Пейшенс покачала головой.
— Люцифер что-нибудь узнал?
— В некотором смысле да. — Вейн посмотрел на нее разочарованно. — Жемчуг через Лондон не проходил. Как сообщают источники Люцифера, которым можно полностью доверять, жемчуг «в наличии не появлялся».
— В наличии?
— Имеется в виду, что он все еще у того, кто его украл. Никто не пытался сбыть его.
— Такое впечатление, будто мы на каждом повороте натыкаемся на глухую стену, — поморщилась Пейшенс и спустя секунду добавила: — Я прикинула, какая нужна емкость для того, чтобы спрятать все украденные вещи. Сумка Эдит Суитинс, даже пустая, была бы мала.
— Но ведь где-то это спрятано! Слиго по моему указанию еще раз обыскал все комнаты, но безрезультатно.
— Однако где-то это лежит.
— Верно. Но где?
На следующий день Вейн приехал на Олдфорд-стрит в час ночи. Он помог взобраться по лестнице едва державшемуся на ногах Эдмонду. Джерард поддерживал Генри, который потешался над собственной болтливостью. Шествие замыкал Эдгар, на лице которого застыла глупая улыбка.

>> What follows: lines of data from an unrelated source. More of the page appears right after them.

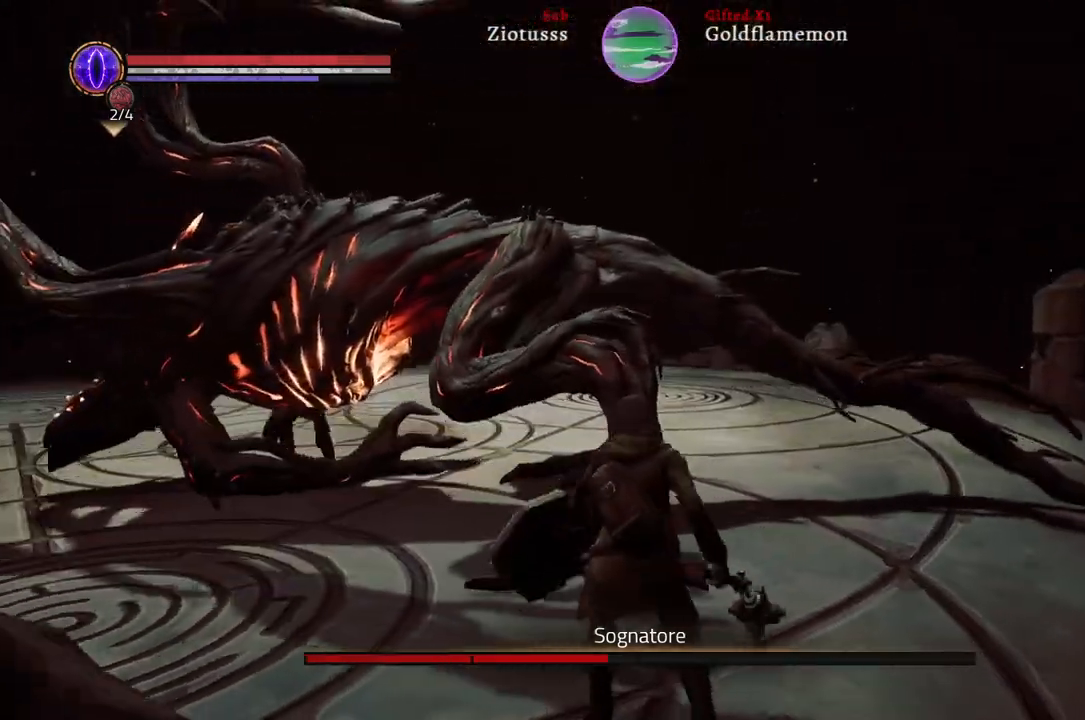
{"buttons": ["L1"], "left_stick": "up-right", "right_stick": "center", "events": [[133, "R1", "up"], [367, "R1", "down"], [467, "R1", "up"]]}
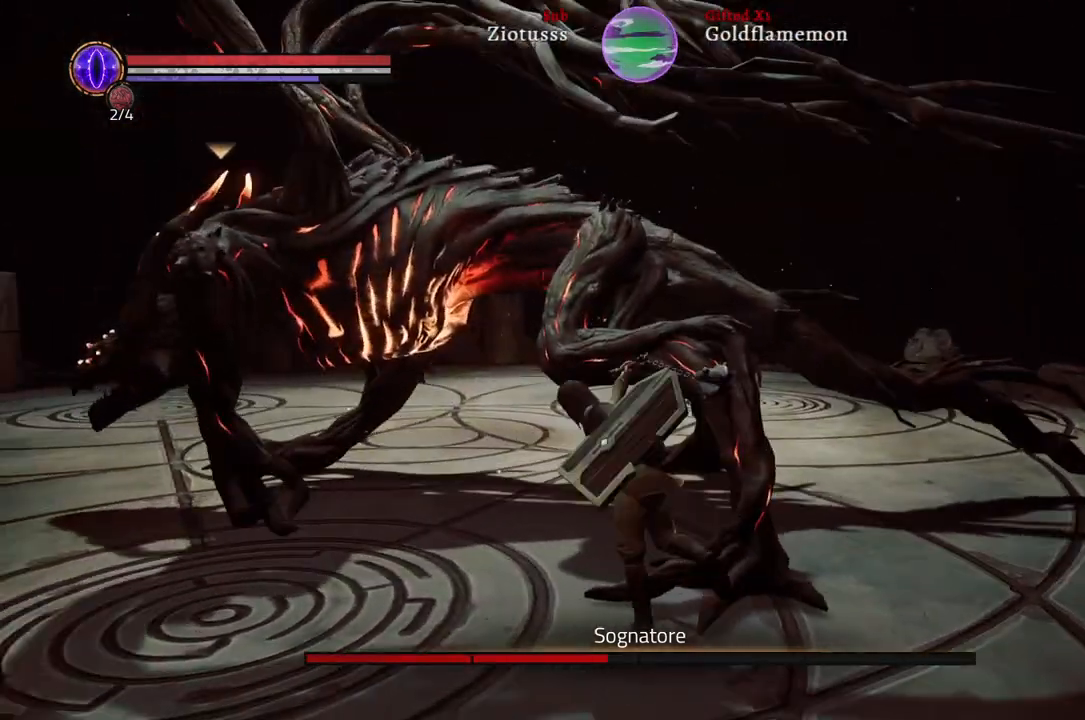
{"buttons": ["L1"], "left_stick": "up-right", "right_stick": "center", "events": [[117, "R1", "down"], [250, "R1", "up"], [333, "R1", "down"], [467, "R1", "up"]]}
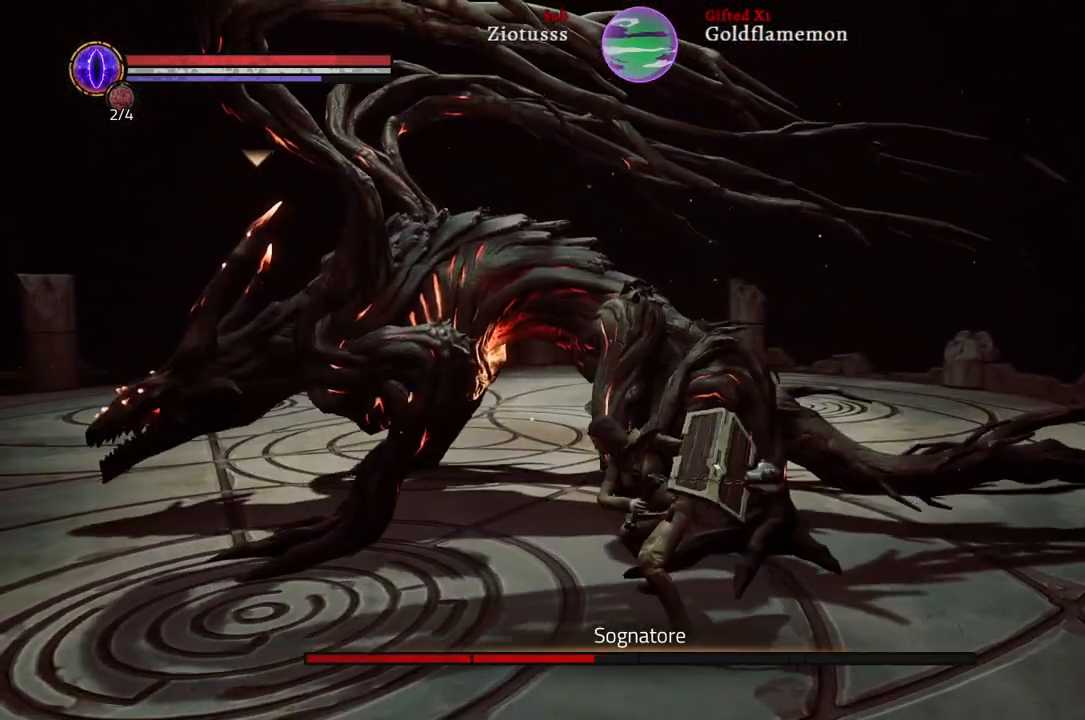
{"buttons": ["L1"], "left_stick": "up-right", "right_stick": "center", "events": [[50, "R1", "down"], [183, "R1", "up"]]}
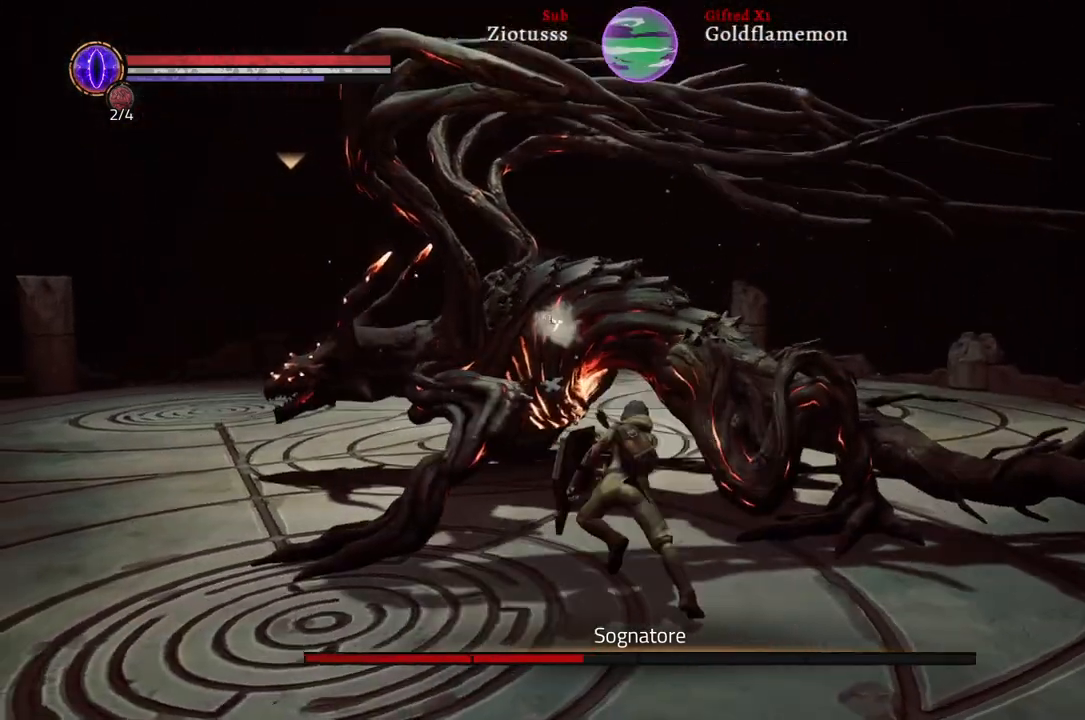
{"buttons": ["B", "L1"], "left_stick": "up-right", "right_stick": "center", "events": [[467, "B", "down"]]}
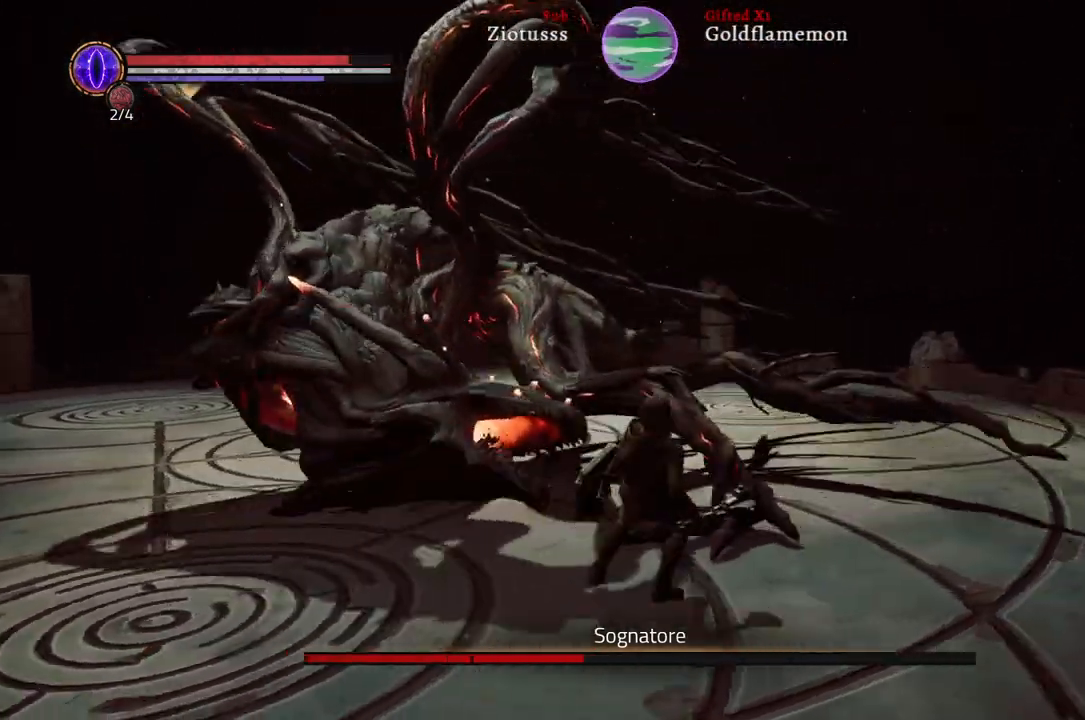
{"buttons": ["L1"], "left_stick": "up-right", "right_stick": "center", "events": [[83, "B", "up"]]}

Генерал, хвала небесам, не принимал участия в этом мероприятии.
Слиго открыл дверь и тут же бросился помогать, однако потребовалось еще полчаса изнурительных усилий, чтобы доставить Эдмонда, Генри и Эдгара в кровати.
Джерард облегченно перевел дух и привалился к стене.
— Если мы в скором времени не найдем жемчуг и не вернемся в Холл, они доведут нас до полного истощения.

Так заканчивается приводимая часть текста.